___ Given text

Background

We are locked in our houses now and it is not easy. In situations like this it is important to have a pet project on the side so you don’t get crazy. Well, after seeing what some people post on twitter I think it is actually too late for some. Anyway, for the remaining few I’ve decided to start a short series that will focus on writing a simple fuzzer from scratch.

I think every security person should at some point write one. Not to really use it, no. That would be crazy considering how many great fuzzers are out there. But I’m a strong believer in the idea that if you really want to understand something you should try to disassemble/recreate it.

To be quite honest with you it wasn’t an original idea. Some time ago h0mbre wrote an article ‘Fuzzing like a Caveman’ followed up by another one titled ‘Improving Performance’. I really applauded him for his effort but while reading the code I’ve realized I can probably improve and expand his work a bit. Before we proceed any further I suggest you check original articles first.

______

Required task A: Quote each sentence in the Background text that contains the word "you."
Required task B:
Answer these from the Background text:
(i) On which platform did the writer see what some people post?
(ii) What will the short series focus on?
(iii) What was the title of the article that followed h0mbre's 'Fuzzing like a Caveman'?
The material that comes next is separate from the Background text.

___ Available data

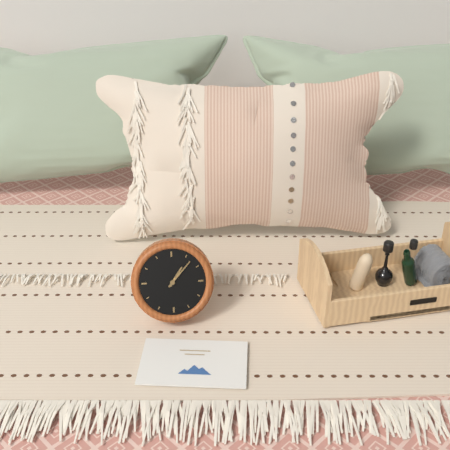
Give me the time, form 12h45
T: 1h07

______

Full response A:
"In situations like this it is important to have a pet project on the side so you don't get crazy."
"But I'm a strong believer in the idea that if you really want to understand something you should try to disassemble/recreate it."
"To be quite honest with you it wasn't an original idea."
"Before we proceed any further I suggest you check original articles first."

Full response B:
(i) Twitter
(ii) Writing a simple fuzzer from scratch
(iii) 'Improving Performance'